Is Job Placement Assistance Offered? Landing your first phlebotomy position will be a lot easier with the support of a job placement program. Ask if the schools you are reviewing provide assistance and what their job placement percentage is. If a college has a higher rate, signifying they place most of their students in positions, it’s an indication that the program has both an excellent reputation as well as a large network of professional contacts within the Calera AL medical community.
Are Classes Offered to Fit Your Schedule? Finally, it’s important to verify that the ultimate school you pick provides classes at times that are compatible with your active schedule. This is especially true if you decide to still work while attending college. If you need to go to classes at night or on weekends near Calera AL, make certain they are available at those times. Also, if you can only attend on a part-time basis, verify it is an option also. And if you have decided to study online, with the practical training requirement, make certain those hours can also be completed within your schedule. And ask what the make-up procedure is should you have to miss any classes as a result of illness or emergencies.
Find Phlebotomy Technician Programs Calera Alabama
Making certain that you choose the right phlebotomist training is a critical first step toward your success in this gratifying health care career position. As we have covered in this article, there are a number of factors that go into the selection of a superior program. Phlebotomist training programs are available in a variety of academic institutions, including community or junior colleges, trade schools, and colleges and universities that provide a comprehensive assortment of programs in healthcare and medical sciences. Program offerings may vary a bit from state to state as every state has its own requirements when it comes to phlebotomy training, certification and licensing. The most important point is that you must carefully evaluate and compare each college before making your ultimate selection. You originally came to this website due to an interest in Find Phlebotomy Technician Programs and to get more information regarding Free Info on Drawing Blood Colleges Near Me. However, by addressing the questions that we have presented, you will be able to narrow down your choices so that you can select the ideal phlebotomist college for you.
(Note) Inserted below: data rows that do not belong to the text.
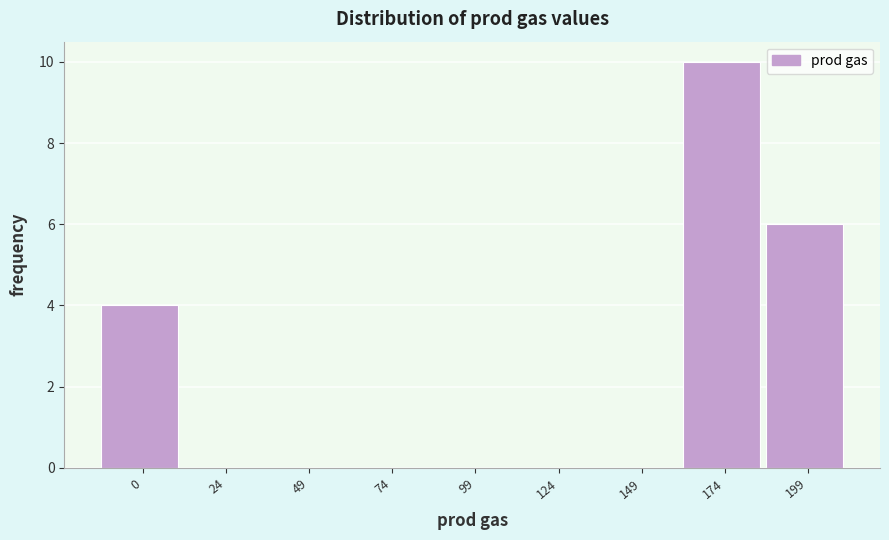

Reading left to right, list all the values displayed in this chart.

0=4	24=0	49=0	74=0	99=0	124=0	149=0	174=10	199=6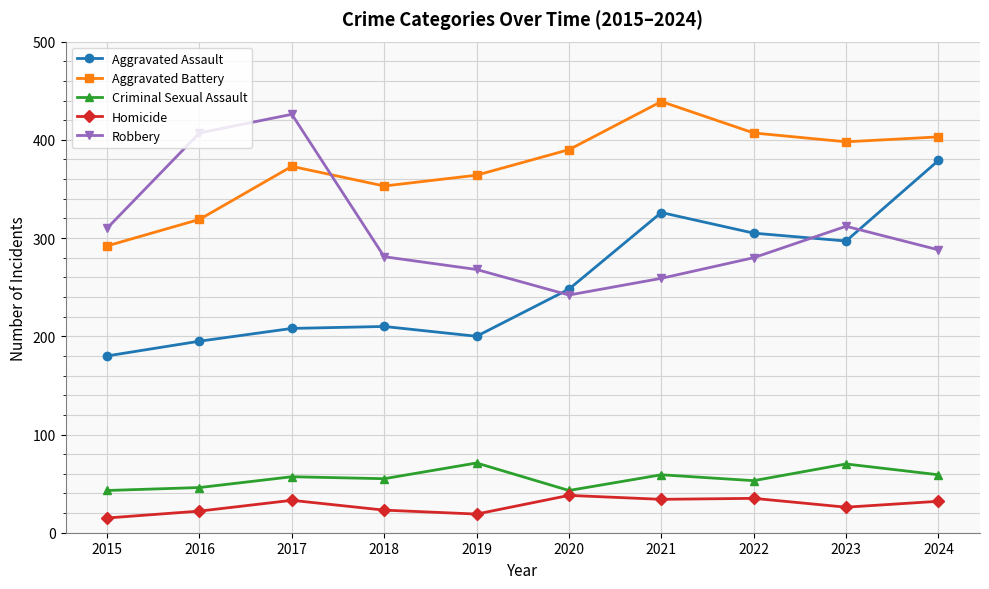

What is the total value across all series at 2018?

922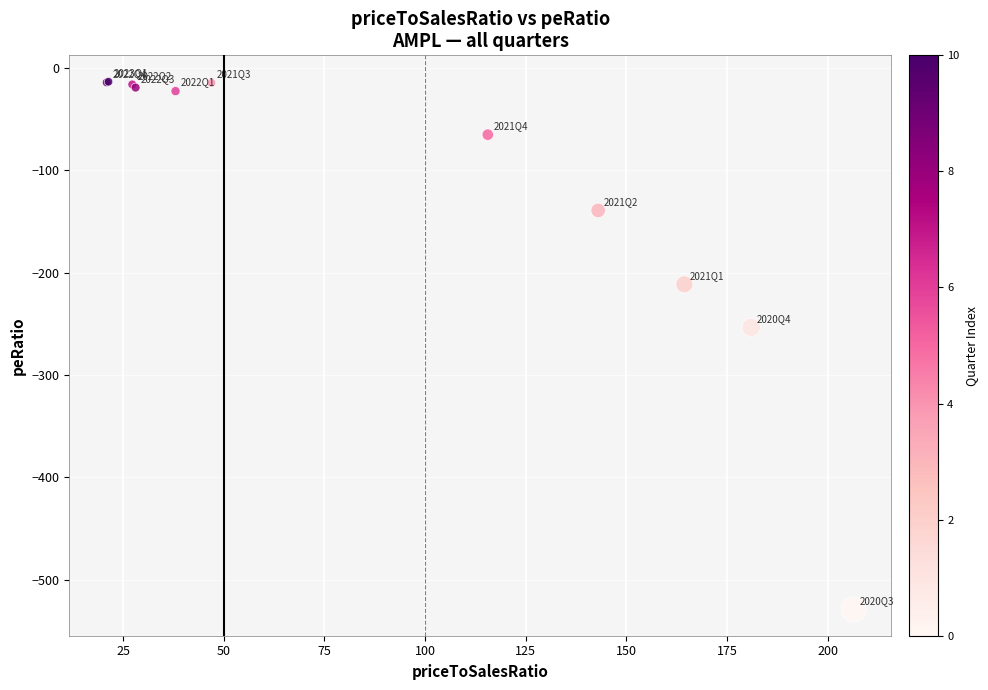

What Y value in the scatter plot is closest to -271?

-253.4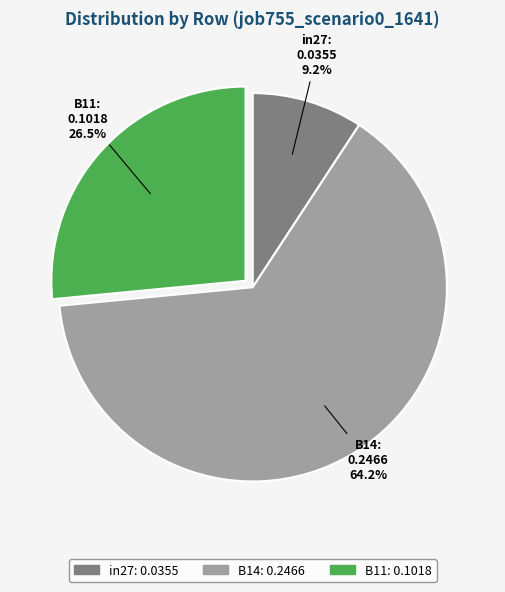

To the nearest percent, what is the difference between the largest and smallest slice percentages?

55%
And with the appropriate training, you can reach your goal of becoming a phlebotomy technician in Calera AL.
More Alabama Bloody Wonderful Locations
As of the 2010 census Calera had a population of 11,620, more than tripling its total in 2000, making it the fastest-growing city in Alabama. It is within the Birmingham-Hoover, Alabama Metropolitan Statistical Area.
Calera is located in southern Shelby County at 33°06′27″N 86°45′00″W / 33.107572°N 86.749964°W / 33.107572; -86.749964. The city limits extend southward into Chilton County along U.S. Route 31, the main highway through the city. Interstate 65 passes through the eastern side of the city, with access from exits 228, 231, and 234. Birmingham is 34 mi (55 km) north, and Montgomery is 59 mi (95 km) south, both via I-65.
According to the United States Census Bureau, the city has a total area of 24.4 square miles (63.1 km2), of which 24.1 square miles (62.4 km2) is land and 0.27 square miles (0.7 km2), or 1.17%, is water.